Mississippi and Missouri lost gains made since their peaks 11 years ago – collecting 1.5 percent and 0.4 percent more, respectively – after falling below for multiple quarters, the report notes.

“Among states that had surpassed their recession-era peaks by 2019’s second quarter, recovery ranged from as much as 71 percent higher tax revenue to less than 1 percent and took from as little as one year to achieve to more than 11 years,” the report states.

Despite revenue gains, state spending increased in the area of Medicaid, with Medicaid enrollment increasing by 55 percent from 2008 to 2017, according to data from the Medicaid and CHIP Payment and Access Commission.

Pew notes that as a result of Medicaid expansion, states spent 17.1 percent of their combined revenue on Medicaid in fiscal year 2017 – $228.2 billion – an increase of 3.5 percent from 2016.

Every state except Illinois spent a larger share of its own dollars on Medicaid in 2017 than in 2000, although Illinois’ decline reflects delayed payments, not cost reductions, the report notes.

“A political stalemate over the state budget led to extreme delays in payments to health care providers,” Pew states. “Unpaid bills from 2017 reportedly inflated spending in 2018, though final data were not yet available.”

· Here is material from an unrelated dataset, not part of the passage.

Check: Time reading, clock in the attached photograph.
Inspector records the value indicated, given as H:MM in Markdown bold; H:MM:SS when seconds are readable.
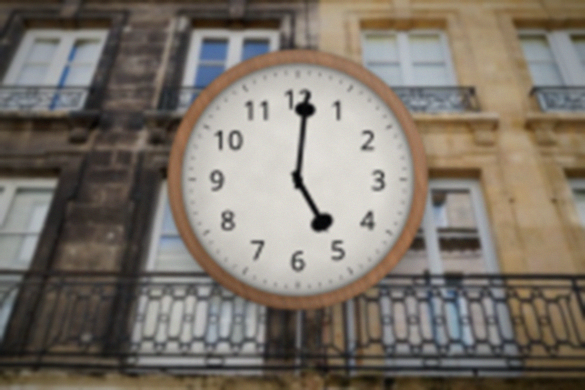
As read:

Percentages of revenue spent on Medicaid reached a new high in 13 states: Arkansas, Colorado, Delaware, Kentucky, Massachusetts, Mississippi, Nebraska, New Hampshire, North Dakota, Oklahoma, Vermont, Virginia, and Wyoming.

Increases varied widely, from less than 1 cent more of each state-generated dollar in Hawaii, Michigan, and Tennessee, to 11.5 cents more in Louisiana.

Six states spent more than one-fifth of their own revenue on Medicaid in 2017: New York (28.7 percent), Rhode Island (23.4 percent), Pennsylvania (22.2 percent), Missouri (22.1 percent), Louisiana (22 percent), and Massachusetts (22 percent). New York spent the largest share of its own revenue on Medicaid in every year of the study period, Pew notes.

“States together spent 17.1 cents of every state-generated dollar in fiscal year 2017 to provide Medicaid health care coverage to low-income Americans – nearly 5 cents more than in fiscal 2000 and the largest amount since that year,” the report states.

In 2017, for the first time, the 31 states that chose to expand Medicaid coverage picked up 5 percent of the costs for roughly 12.2 million additional recipients. States will be responsible for 10 percent of the costs this year.

Previously, the federal government reimbursed states for the full costs of Medicaid expansion.

States that spent the lowest share of their own revenue on Medicaid in 2017 were Utah (5.8 percent), Hawaii (8.2 percent), Nevada (9.4 percent), and Idaho (9.9 percent).